3. Will the Rent Price Increase?
Because commercial leases typically last for multiple years at a time, there may come a time when your rent amount is set to increase. Many landlords include clauses in their leases that spell out the specifics, like when the increase will happen and how much the increase will be. Not all of them do that, however, so it’s important to bring up the topic before you sign anything. The landlord may also specify that you’re responsible for any increases in the prices of taxes, insurance or utilities that may occur during the lease period. In some cases, you may be able to negotiate certain prices and timelines when it comes to potential increases. If there’s something you aren’t clear about, you may want to have a lawyer or commercial real estate professional look over the lease before you sign.
4. Can You Sublease?
As a general rule, it’s best to rent a space that’s a bit bigger than what you actually need, especially when you’re starting a new business. This ensures you have room to grow, especially if you have a long-term lease. But that isn’t always possible, and you may end up growing at rates beyond what you expected. In this case, you’ll want to find out if you can sublease the space. The landlord may agree that you can allow another tenant to take over the space if you move out, but there may be some strict rules about who can move in. For example, if you’re renting a space in an upscale shopping mall, the landlord may not want a liquor store or pawn shop moving in.

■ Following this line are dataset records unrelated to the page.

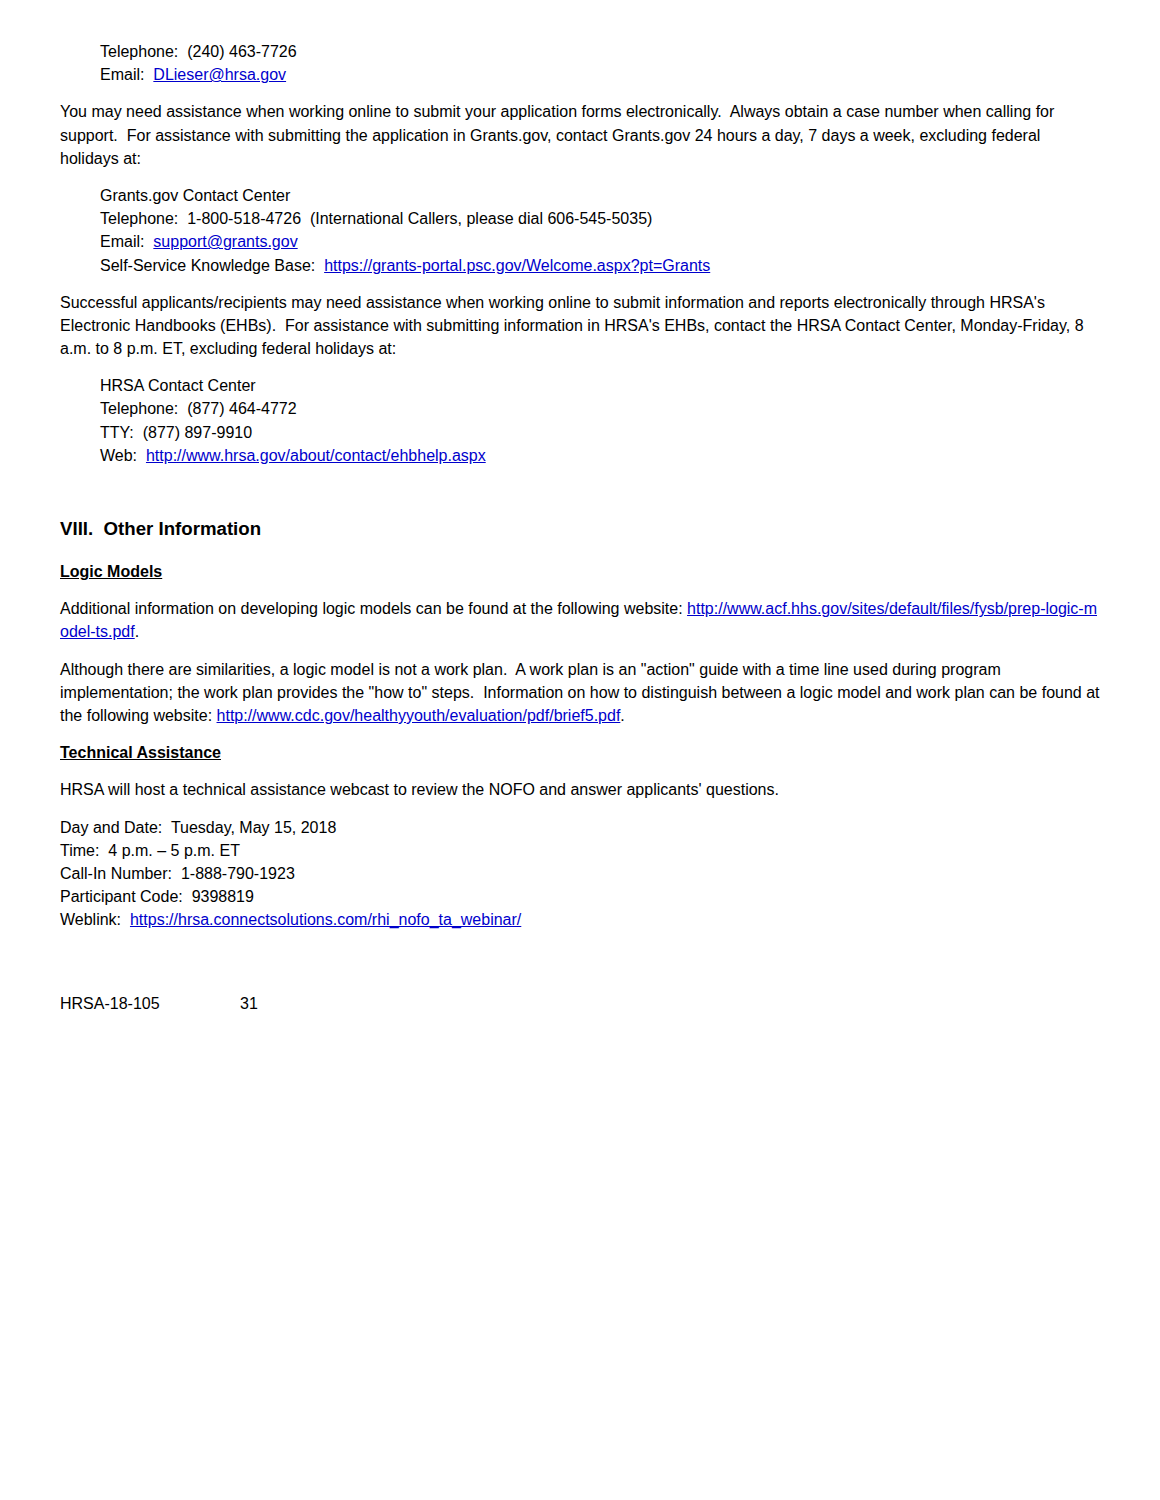Telephone: (240) 463-7726
Email: DLieser@hrsa.gov
You may need assistance when working online to submit your application forms electronically. Always obtain a case number when calling for support. For assistance with submitting the application in Grants.gov, contact Grants.gov 24 hours a day, 7 days a week, excluding federal holidays at:
Grants.gov Contact Center
Telephone: 1-800-518-4726 (International Callers, please dial 606-545-5035)
Email: support@grants.gov
Self-Service Knowledge Base: https://grants-portal.psc.gov/Welcome.aspx?pt=Grants
Successful applicants/recipients may need assistance when working online to submit information and reports electronically through HRSA's Electronic Handbooks (EHBs). For assistance with submitting information in HRSA's EHBs, contact the HRSA Contact Center, Monday-Friday, 8 a.m. to 8 p.m. ET, excluding federal holidays at:
HRSA Contact Center
Telephone: (877) 464-4772
TTY: (877) 897-9910
Web: http://www.hrsa.gov/about/contact/ehbhelp.aspx
VIII. Other Information
Logic Models
Additional information on developing logic models can be found at the following website: http://www.acf.hhs.gov/sites/default/files/fysb/prep-logic-model-ts.pdf.
Although there are similarities, a logic model is not a work plan. A work plan is an "action" guide with a time line used during program implementation; the work plan provides the "how to" steps. Information on how to distinguish between a logic model and work plan can be found at the following website: http://www.cdc.gov/healthyyouth/evaluation/pdf/brief5.pdf.
Technical Assistance
HRSA will host a technical assistance webcast to review the NOFO and answer applicants' questions.
Day and Date: Tuesday, May 15, 2018
Time: 4 p.m. – 5 p.m. ET
Call-In Number: 1-888-790-1923
Participant Code: 9398819
Weblink: https://hrsa.connectsolutions.com/rhi_nofo_ta_webinar/
HRSA-18-105 31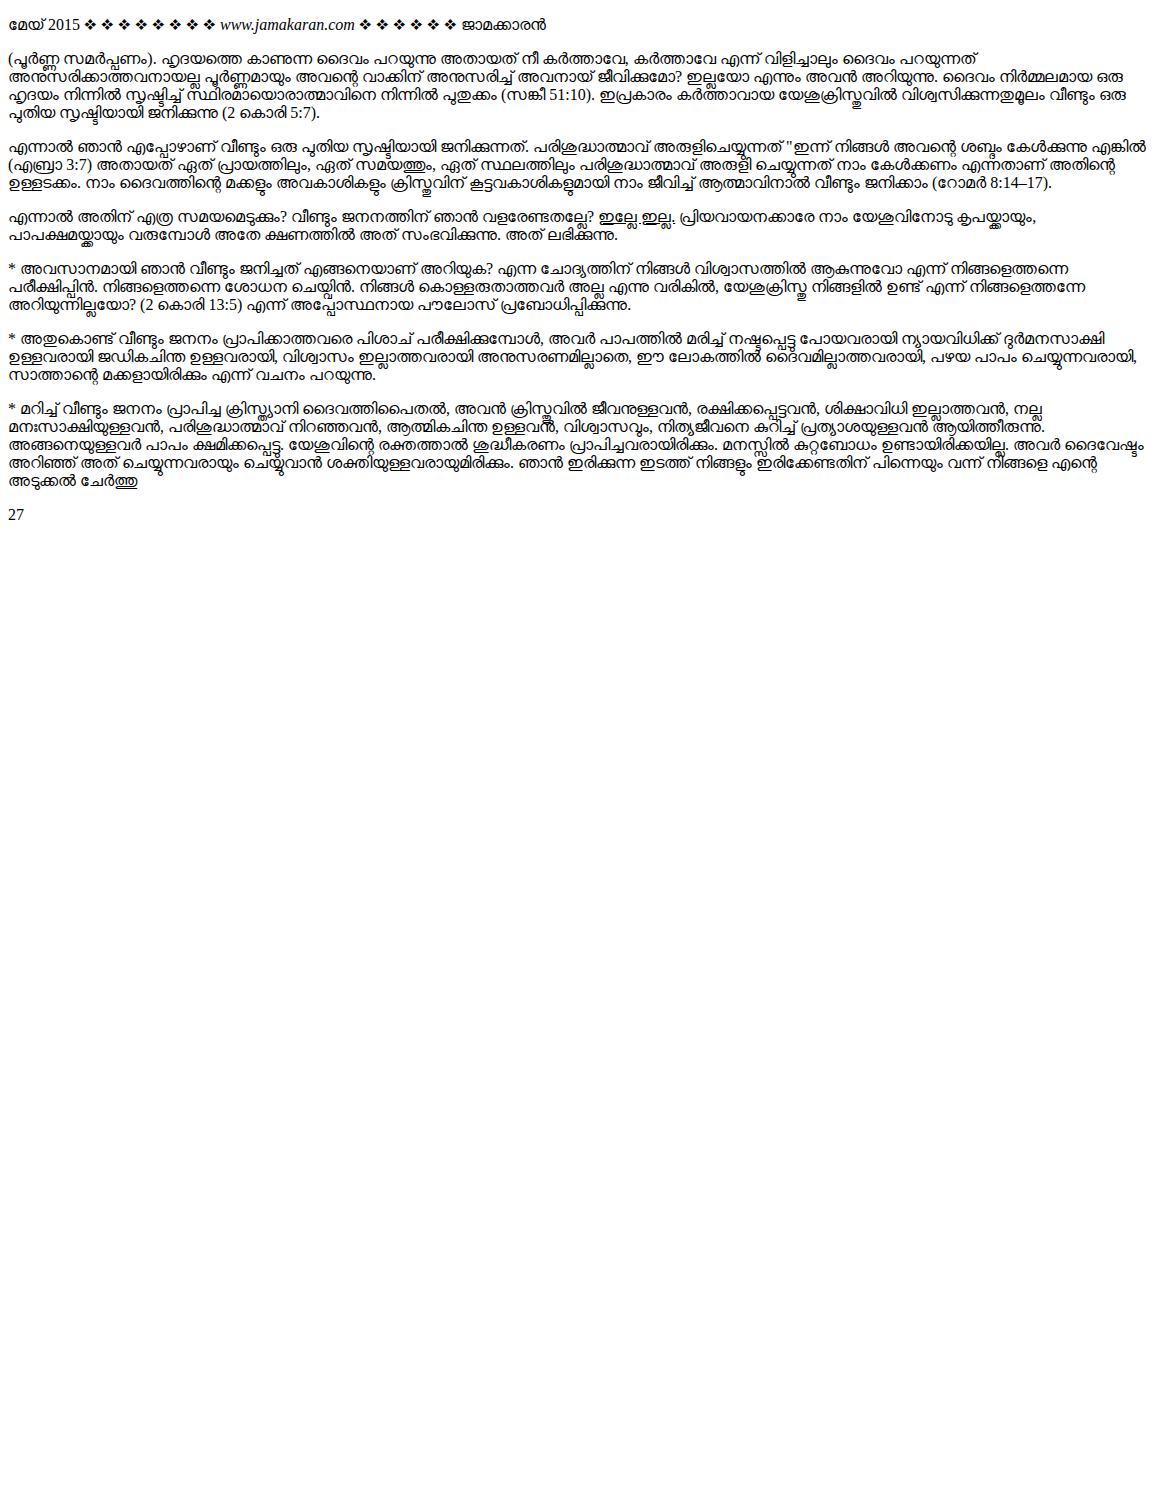മേയ് 2015 ❖ ❖ ❖ ❖ ❖ ❖ ❖ ❖ www.jamakaran.com ❖ ❖ ❖ ❖ ❖ ❖ ജാമക്കാരൻ
(പൂർണ്ണ സമർപ്പണം). ഹൃദയത്തെ കാണുന്ന ദൈവം പറയുന്നു അതായത് നീ കർത്താവേ, കർത്താവേ എന്ന് വിളിച്ചാലും ദൈവം പറയുന്നത് അനുസരിക്കാത്തവനായല്ല പൂർണ്ണമായും അവന്റെ വാക്കിന് അനുസരിച്ച് അവനായ് ജീവിക്കുമോ? ഇല്ലയോ എന്നും അവൻ അറിയുന്നു. ദൈവം നിർമ്മലമായ ഒരു ഹൃദയം നിന്നിൽ സൃഷ്ടിച്ച് സ്ഥിരമായൊരാത്മാവിനെ നിന്നിൽ പുതുക്കം (സങ്കീ 51:10). ഇപ്രകാരം കർത്താവായ യേശുക്രിസ്തുവിൽ വിശ്വസിക്കുന്നതുമൂലം വീണ്ടും ഒരു പുതിയ സൃഷ്ടിയായി ജനിക്കുന്നു (2 കൊരി 5:7).
എന്നാൽ ഞാൻ എപ്പോഴാണ് വീണ്ടും ഒരു പുതിയ സൃഷ്ടിയായി ജനിക്കുന്നത്. പരിശുദ്ധാത്മാവ് അരുളിചെയ്യുന്നത് "ഇന്ന് നിങ്ങൾ അവന്റെ ശബ്ദം കേൾക്കുന്നു എങ്കിൽ (എബ്രാ 3:7) അതായത് ഏത് പ്രായത്തിലും, ഏത് സമയത്തും, ഏത് സ്ഥലത്തിലും പരിശുദ്ധാത്മാവ് അരുളി ചെയ്യുന്നത് നാം കേൾക്കണം എന്നതാണ് അതിന്റെ ഉള്ളടക്കം. നാം ദൈവത്തിന്റെ മക്കളും അവകാശികളും ക്രിസ്തുവിന് കൂട്ടവകാശികളുമായി നാം ജീവിച്ച് ആത്മാവിനാൽ വീണ്ടും ജനിക്കാം (റോമർ 8:14–17).
എന്നാൽ അതിന് എത്ര സമയമെടുക്കും? വീണ്ടും ജനനത്തിന് ഞാൻ വളരേണ്ടതല്ലേ? ഇല്ലേ ഇല്ല. പ്രിയവായനക്കാരേ നാം യേശുവിനോടു കൃപയ്ക്കായും, പാപക്ഷമയ്ക്കായും വരുമ്പോൾ അതേ ക്ഷണത്തിൽ അത് സംഭവിക്കുന്നു. അത് ലഭിക്കുന്നു.
* അവസാനമായി ഞാൻ വീണ്ടും ജനിച്ചത് എങ്ങനെയാണ് അറിയുക? എന്ന ചോദ്യത്തിന് നിങ്ങൾ വിശ്വാസത്തിൽ ആകുന്നുവോ എന്ന് നിങ്ങളെത്തന്നെ പരീക്ഷിപ്പിൻ. നിങ്ങളെത്തന്നെ ശോധന ചെയ്വിൻ. നിങ്ങൾ കൊള്ളരുതാത്തവർ അല്ല എന്നു വരികിൽ, യേശുക്രിസ്തു നിങ്ങളിൽ ഉണ്ട് എന്ന് നിങ്ങളെത്തന്നേ അറിയുന്നില്ലയോ? (2 കൊരി 13:5) എന്ന് അപ്പോസ്ഥനായ പൗലോസ് പ്രബോധിപ്പിക്കുന്നു.
* അതുകൊണ്ട് വീണ്ടും ജനനം പ്രാപിക്കാത്തവരെ പിശാച് പരീക്ഷിക്കുമ്പോൾ, അവർ പാപത്തിൽ മരിച്ച് നഷ്ടപ്പെട്ടു പോയവരായി ന്യായവിധിക്ക് ദുർമനസാക്ഷി ഉള്ളവരായി ജഡികചിന്ത ഉള്ളവരായി, വിശ്വാസം ഇല്ലാത്തവരായി അനുസരണമില്ലാതെ, ഈ ലോകത്തിൽ ദൈവമില്ലാത്തവരായി, പഴയ പാപം ചെയ്യുന്നവരായി, സാത്താന്റെ മക്കളായിരിക്കും എന്ന് വചനം പറയുന്നു.
* മറിച്ച് വീണ്ടും ജനനം പ്രാപിച്ച ക്രിസ്ത്യാനി ദൈവത്തിപൈതൽ, അവൻ ക്രിസ്തുവിൽ ജീവനുള്ളവൻ, രക്ഷിക്കപ്പെട്ടവൻ, ശിക്ഷാവിധി ഇല്ലാത്തവൻ, നല്ല മനഃസാക്ഷിയുള്ളവൻ, പരിശുദ്ധാത്മാവ് നിറഞ്ഞവൻ, ആത്മികചിന്ത ഉള്ളവൻ, വിശ്വാസവും, നിത്യജീവനെ കുറിച്ച് പ്രത്യാശയുള്ളവൻ ആയിത്തീരുന്നു. അങ്ങനെയുള്ളവർ പാപം ക്ഷമിക്കപ്പെട്ടു. യേശുവിന്റെ രക്തത്താൽ ശുദ്ധീകരണം പ്രാപിച്ചവരായിരിക്കും. മനസ്സിൽ കുറ്റബോധം ഉണ്ടായിരിക്കയില്ല. അവർ ദൈവേഷ്ടം അറിഞ്ഞ് അത് ചെയ്യുന്നവരായും ചെയ്യുവാൻ ശക്തിയുള്ളവരായുമിരിക്കും. ഞാൻ ഇരിക്കുന്ന ഇടത്ത് നിങ്ങളും ഇരിക്കേണ്ടതിന് പിന്നെയും വന്ന് നിങ്ങളെ എന്റെ അടുക്കൽ ചേർത്തു
27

5. What Amenities Are Available?
Finally, it’s important to talk to your potential landlord about amenities so you’ll know what kind of extras are part of your lease. For example, if the building has security, can you take advantage of it or do you need to hire your own? The same goes for Wi-Fi, restrooms, lounge areas, cafeterias, meeting rooms, break rooms and other common areas. Find out if anything is off limits for you and your staff and customers. You’ll also want to ask about parking. Can your customers and staff park anywhere, and will it cost anything? Is there enough parking for the customer base you expect? Finding out about signage and advertising is also important so you understand what you are and aren’t allowed to display.